She was one of hundreds caught up in the strongest "twister" or mini- tornado to have hit Britain in 18 months, on Monday. The freak weather also hit Grantham in Lincolnshire, Rugeley in Staffordshire and Upavon in Wiltshire, but its worst was saved for the West Midlands, where a twister flooded homes and knocked down power and telephone lines with 90-110mph winds.
In Grantham, where 4,000 people were left without electricity, the twister could be seen three miles away in jet black skies by people who stood in brilliant sunshine.
In Wolverhampton, the emergency services used dinghies to evacuate more than 100 families from their houses as four feet of water flooded part of the town. At one stage, Cannock was described by police as being "like an island", with 700 people effectively cut off by flash floods. Staffordshire Ambulance Service's non-emergency phone lines were knocked out and thousands of homes lost power.
In Birmingham, the 150ft high column that whistled upWellman Croft and damaged at least 21 homes in the cul-de-sac could only be seen by the bin bags, fencing, leaves and plants it was pulling up, according to one of the residents, Geoff Turford. "I was sat in the back window and I thought it was going to break," said Mr Turford, 76. "The next thing I saw was a dustbin bag come up from the street and fly past the window like a kite.

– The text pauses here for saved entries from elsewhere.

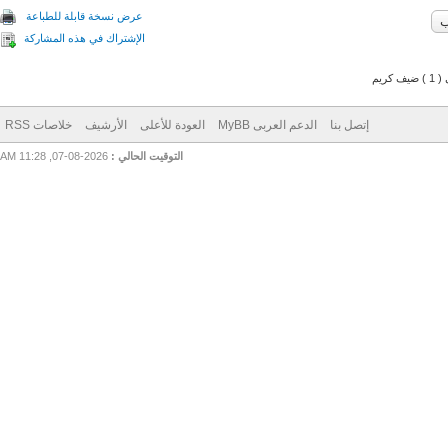
عرض نسخة قابلة للطباعة
الإشتراك في هذه المشاركة
م
إتصل بنا
الدعم العربى MyBB
العودة للأعلى
الأرشيف
خلاصات RSS
التوقيت الحالي :
2026-08-07, 11:28 AM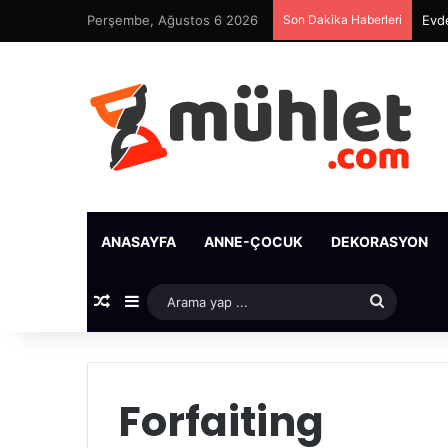
Perşembe, Ağustos 6 2026
Son Dakika Haberleri
Evde
ANASAYFA
ANNE-ÇOCUK
DEKORASYON
Rastgele Makale
Kenar Bölmesi
Arama
yap
...
Forfaiting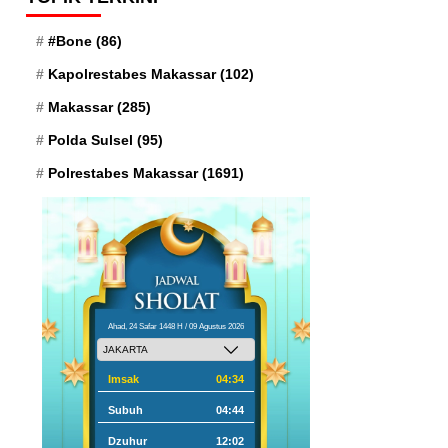
#Bone
(86)
Kapolrestabes Makassar
(102)
Makassar
(285)
Polda Sulsel
(95)
Polrestabes Makassar
(1691)
Ahad, 24 Safar 1448 H / 09 Agustus 2026
Imsak
04:34
Subuh
04:44
Dzuhur
12:02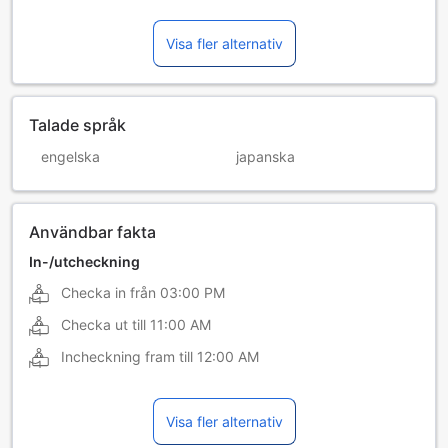
Visa fler alternativ
Talade språk
engelska
japanska
Användbar fakta
In-/utcheckning
Checka in från
03:00 PM
Checka ut till
11:00 AM
Incheckning fram till
12:00 AM
Visa fler alternativ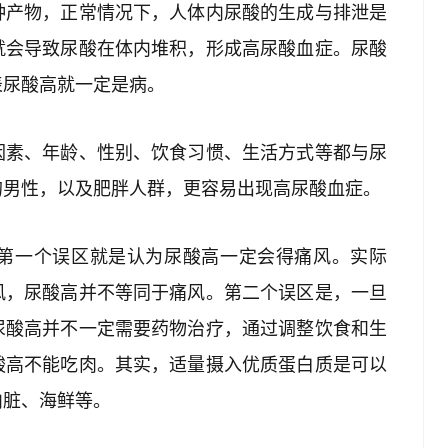
种产物，正常情况下，人体内尿酸的生成与排泄是
就会导致尿酸在体内堆积，形成高尿酸血症。尿酸
表尿酸高就一定是病。
因素、年龄、性别、饮食习惯、生活方式等都与尿
的男性，以及肥胖人群，更容易出现高尿酸血症。
第一个误区就是认为尿酸高一定会得痛风。实际
风，尿酸高并不等同于痛风。第二个误区是，一旦
尿酸高并不一定需要药物治疗，通过调整饮食和生
酸高不能吃肉。其实，适量摄入优质蛋白质是可以
内脏、海鲜等。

Then the branches of trees started bending ... you could see where it was going by the debris it was pulling up into the air."

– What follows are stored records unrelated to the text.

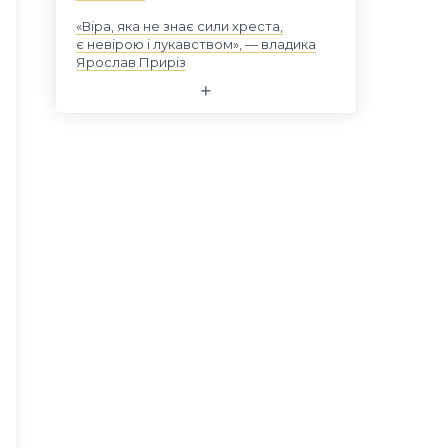
«Віра, яка не знає сили хреста,
є невірою і лукавством», — владика
Ярослав Приріз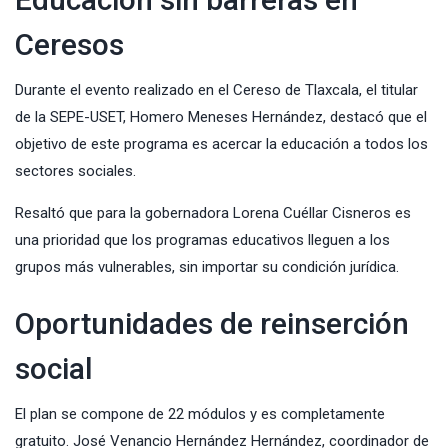
Ceresos
Durante el evento realizado en el Cereso de Tlaxcala, el titular
de la SEPE-USET, Homero Meneses Hernández, destacó que el
objetivo de este programa es acercar la educación a todos los
sectores sociales.
Resaltó que para la gobernadora Lorena Cuéllar Cisneros es
una prioridad que los programas educativos lleguen a los
grupos más vulnerables, sin importar su condición jurídica.
Oportunidades de reinserción
social
El plan se compone de 22 módulos y es completamente
gratuito. José Venancio Hernández Hernández, coordinador de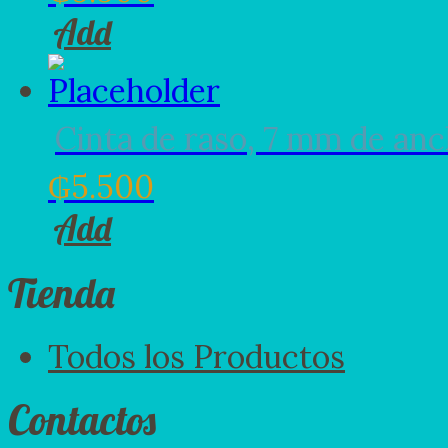
Add
Cinta de raso, 7 mm de an
₲
5.500
Add
Tienda
Todos los Productos
Contactos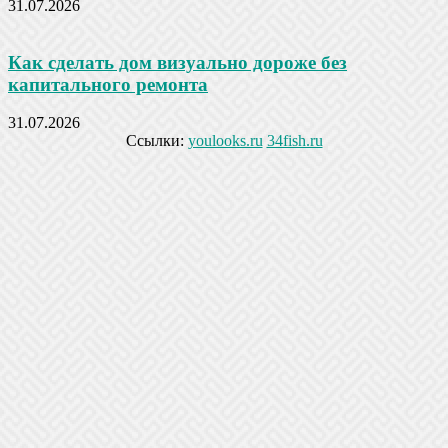
31.07.2026
Как сделать дом визуально дороже без
капитального ремонта
31.07.2026
Ссылки:
youlooks.ru
34fish.ru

At David Oakley's house, partially covered by a green tarpaulin as he mopped up yesterday, pictures crashed from walls before a large hole was torn in his roof.
The tornado was at least as powerful as Britain's last twister at Selsey, West Sussex, in January last year which had wind speeds of 100mph and was a quarter of a mile wide. It caused pounds 2m worth of damage. However, compared with the mile-wide tornado which hit Oklahoma and Kansas earlier this year, it was a breeze. Wind speeds in the American storm reached 250mph, leaving at least 34 people dead and more than 1,000 homes destroyed in Oklahoma City alone.

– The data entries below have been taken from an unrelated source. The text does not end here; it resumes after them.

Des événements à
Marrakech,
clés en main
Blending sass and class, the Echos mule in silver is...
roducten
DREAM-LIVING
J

There are 33 tornadoes on average in Britain every year according to Terence Meaden at the UK's Tornado and Storm Research Organisation. "There were nine on 14 May," he said, "but after the BBC's Twister Week on television last week a lot of people have been alerted who would not realise what they were seeing."
Tornadoes occur when warm air masses and cold air masses collide over land. As humid air spirals up to meet cool air, it is replaced by air which is sucked in faster and faster until the whole mass is rotating furiously - and causing damage.